ア 確定した再生債権(本件再生手続開始決定の日以降の利息,損害金を除く。)の40%相当額を弁済し,その余につき免除を受ける。
 ただし,確定した再生債権の額が30万円以下である場合はその全額を,30万円を超える場合は40%相当額と30万円の多い方の額を弁済する。
イ 届出のない再生債権である過払金返還請求権については,その債権者により請求がされ,再生債権が確定した時(訴訟等の手続がされている場合には,その手続によって債権が確定する。),上記アのとおり権利の変更を受け,その時から3か月以内に,上記アに定める額を弁済する。

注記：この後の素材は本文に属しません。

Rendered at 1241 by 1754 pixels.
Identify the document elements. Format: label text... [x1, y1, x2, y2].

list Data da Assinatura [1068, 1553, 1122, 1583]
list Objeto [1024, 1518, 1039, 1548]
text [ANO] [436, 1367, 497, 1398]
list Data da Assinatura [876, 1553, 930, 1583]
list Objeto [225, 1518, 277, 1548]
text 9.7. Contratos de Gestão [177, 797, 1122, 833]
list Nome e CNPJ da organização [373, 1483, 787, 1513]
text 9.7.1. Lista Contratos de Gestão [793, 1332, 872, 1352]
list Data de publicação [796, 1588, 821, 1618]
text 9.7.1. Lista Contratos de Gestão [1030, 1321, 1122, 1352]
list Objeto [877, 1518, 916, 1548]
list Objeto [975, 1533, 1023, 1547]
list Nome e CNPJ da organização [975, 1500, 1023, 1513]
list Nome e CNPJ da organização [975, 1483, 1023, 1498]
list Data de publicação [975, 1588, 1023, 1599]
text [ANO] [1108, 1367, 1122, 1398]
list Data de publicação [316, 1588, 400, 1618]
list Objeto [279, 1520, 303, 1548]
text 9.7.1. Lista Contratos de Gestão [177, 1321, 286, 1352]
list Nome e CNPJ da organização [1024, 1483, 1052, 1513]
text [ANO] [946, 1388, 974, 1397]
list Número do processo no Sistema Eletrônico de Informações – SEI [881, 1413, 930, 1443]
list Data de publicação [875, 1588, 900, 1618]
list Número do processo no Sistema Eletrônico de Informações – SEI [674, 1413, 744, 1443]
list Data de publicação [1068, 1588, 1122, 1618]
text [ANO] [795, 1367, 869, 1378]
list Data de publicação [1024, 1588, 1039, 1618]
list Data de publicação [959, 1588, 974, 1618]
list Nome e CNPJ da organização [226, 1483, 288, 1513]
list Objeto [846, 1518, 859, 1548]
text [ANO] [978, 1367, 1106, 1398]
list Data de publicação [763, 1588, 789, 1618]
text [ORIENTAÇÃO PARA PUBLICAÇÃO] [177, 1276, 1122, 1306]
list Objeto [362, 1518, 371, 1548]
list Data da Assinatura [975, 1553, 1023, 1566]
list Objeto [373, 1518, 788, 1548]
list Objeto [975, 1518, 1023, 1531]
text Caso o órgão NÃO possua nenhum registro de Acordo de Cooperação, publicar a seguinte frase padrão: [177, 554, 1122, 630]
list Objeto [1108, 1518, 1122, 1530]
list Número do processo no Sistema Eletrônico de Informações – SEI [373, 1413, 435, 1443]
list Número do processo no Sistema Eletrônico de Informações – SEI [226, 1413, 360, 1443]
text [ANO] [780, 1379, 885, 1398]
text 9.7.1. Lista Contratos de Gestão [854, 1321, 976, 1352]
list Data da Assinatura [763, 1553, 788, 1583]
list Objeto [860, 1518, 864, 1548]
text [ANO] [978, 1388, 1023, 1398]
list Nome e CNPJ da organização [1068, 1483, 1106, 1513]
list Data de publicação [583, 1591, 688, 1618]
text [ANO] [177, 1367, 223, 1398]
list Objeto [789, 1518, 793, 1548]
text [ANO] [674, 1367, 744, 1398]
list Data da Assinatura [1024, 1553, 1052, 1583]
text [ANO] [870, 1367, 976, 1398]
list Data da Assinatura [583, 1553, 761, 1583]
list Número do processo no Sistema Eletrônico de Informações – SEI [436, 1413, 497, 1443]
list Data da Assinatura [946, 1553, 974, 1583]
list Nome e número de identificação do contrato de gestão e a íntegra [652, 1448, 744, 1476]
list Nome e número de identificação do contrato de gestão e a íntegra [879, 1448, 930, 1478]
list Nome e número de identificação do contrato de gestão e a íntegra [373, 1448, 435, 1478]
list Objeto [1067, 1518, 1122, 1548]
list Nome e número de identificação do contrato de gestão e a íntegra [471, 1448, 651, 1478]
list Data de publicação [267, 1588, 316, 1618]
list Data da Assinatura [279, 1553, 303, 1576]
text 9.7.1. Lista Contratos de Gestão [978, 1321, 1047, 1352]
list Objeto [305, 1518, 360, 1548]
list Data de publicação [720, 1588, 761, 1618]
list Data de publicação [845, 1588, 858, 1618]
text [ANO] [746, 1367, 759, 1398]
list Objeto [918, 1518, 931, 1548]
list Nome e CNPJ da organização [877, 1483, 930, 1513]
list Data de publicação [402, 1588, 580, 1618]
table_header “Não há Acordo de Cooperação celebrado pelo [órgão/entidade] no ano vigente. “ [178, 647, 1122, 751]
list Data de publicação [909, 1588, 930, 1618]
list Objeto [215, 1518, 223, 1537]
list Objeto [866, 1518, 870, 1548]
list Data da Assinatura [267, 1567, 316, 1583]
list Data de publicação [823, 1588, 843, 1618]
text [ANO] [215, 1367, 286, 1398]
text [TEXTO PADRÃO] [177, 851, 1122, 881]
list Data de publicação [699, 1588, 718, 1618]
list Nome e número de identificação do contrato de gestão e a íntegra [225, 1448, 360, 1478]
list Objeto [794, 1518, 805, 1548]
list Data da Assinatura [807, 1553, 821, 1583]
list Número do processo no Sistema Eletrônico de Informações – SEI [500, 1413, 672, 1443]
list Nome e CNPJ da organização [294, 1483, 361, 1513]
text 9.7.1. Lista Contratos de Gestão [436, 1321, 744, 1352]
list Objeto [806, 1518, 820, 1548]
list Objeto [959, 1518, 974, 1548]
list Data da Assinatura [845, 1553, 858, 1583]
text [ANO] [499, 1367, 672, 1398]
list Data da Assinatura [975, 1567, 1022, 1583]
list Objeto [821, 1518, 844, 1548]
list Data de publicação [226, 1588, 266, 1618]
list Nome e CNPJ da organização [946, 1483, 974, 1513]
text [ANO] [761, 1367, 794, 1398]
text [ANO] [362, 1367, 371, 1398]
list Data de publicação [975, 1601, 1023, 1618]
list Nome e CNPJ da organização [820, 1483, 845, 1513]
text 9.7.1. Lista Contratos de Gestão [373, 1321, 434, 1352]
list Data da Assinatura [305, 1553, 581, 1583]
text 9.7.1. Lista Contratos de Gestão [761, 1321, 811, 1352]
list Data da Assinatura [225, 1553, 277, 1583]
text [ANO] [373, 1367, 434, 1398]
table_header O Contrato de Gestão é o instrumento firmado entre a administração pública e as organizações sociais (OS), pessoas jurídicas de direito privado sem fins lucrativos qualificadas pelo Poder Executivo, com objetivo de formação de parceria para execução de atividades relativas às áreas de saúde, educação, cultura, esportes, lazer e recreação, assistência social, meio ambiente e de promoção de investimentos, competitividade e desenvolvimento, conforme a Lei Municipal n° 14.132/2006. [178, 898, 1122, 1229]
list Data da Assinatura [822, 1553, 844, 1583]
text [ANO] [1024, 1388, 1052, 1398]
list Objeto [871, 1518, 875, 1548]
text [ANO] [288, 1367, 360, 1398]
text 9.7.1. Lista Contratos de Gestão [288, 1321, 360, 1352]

 しかし,上記再生計画においては,届出のない再生債権である過払金返還請求権について正確にはいくら請求できるのか,請求できるとして支払日はいつになるのかが今ひとつはっきりしないものとなっておりました。
 この点に関して,先日,最高裁判決が下されていますので,ご紹介します。
 判決全文については,「最高裁平成23年3月1日第三小法廷判決(平成22(受)798) 」 をご参照ください。

 上記最高裁判決は,次のように述べています。
 (1) 民事再生法178条本文は,再生計画認可の決定が確定したときは,再生計画の定め又は同法の規定によって認められた権利を除き,再生債務者は,すべての再生債権について,その責任を免れると規定する。
 そして,同法179条1項は,再生計画認可の決定が確定したときは,届出債権者等の権利は,再生計画の定めに従い,変更されると規定し,同法181条1項は,再生計画認可の決定が確定したときは,再生債権者がその責めに帰することができない事由により届出をすることができなかった再生債権(同項1号)等は,再生計画による権利の変更の一般的基準(同法156条)に従い,変更されると規定する。
(2) 前記事実関係によれば,本件再生計画は,届出のない再生債権である過払金返還請求権について,請求があれば再生債権の確定を行った上で,届出があった再生債権と同じ条件で弁済する旨を定めるが,これは,過払金返還請求権については,届出のない再生債権についても一律に民事再生法181条1項1号所定の再生債権として扱う趣旨と解され,上記過払金返還請求権は,本件再生計画認可決定が確定することにより,本件再生計画による権利の変更の一般的基準に従い変更され,その再生債権者は,訴訟等において過払金返還請求権を有していたこと及びその額が確定されることを条件に,上記のとおり変更されたところに従って,その支払を受けられるものというべきである。

 その上で,上記最高裁判決は,
 「被上告人の請求は,上告人に対し,本判決確定の日の3か月後の日である平成23年6月1日限り本件債権の元本である30万円及びこれに対するその翌日である同月2日から支払済みまで民法所定の年5分の割合による遅延損害金の支払を求める限度で認容すべき」と述べています。

 このことからすれば,(株)クレディアとの間の取引により過払金が発生していた顧客の方は,(株)フロックスに対し訴訟を提起し判決を取得した場合,支払を求めることのできる金額は「再生債権の額が30万円以下である場合はその全額を,30万円を超える場合は40%相当額と30万円の多い方」ということになり,支払時期は判決確定日の3か月後の日ということになります。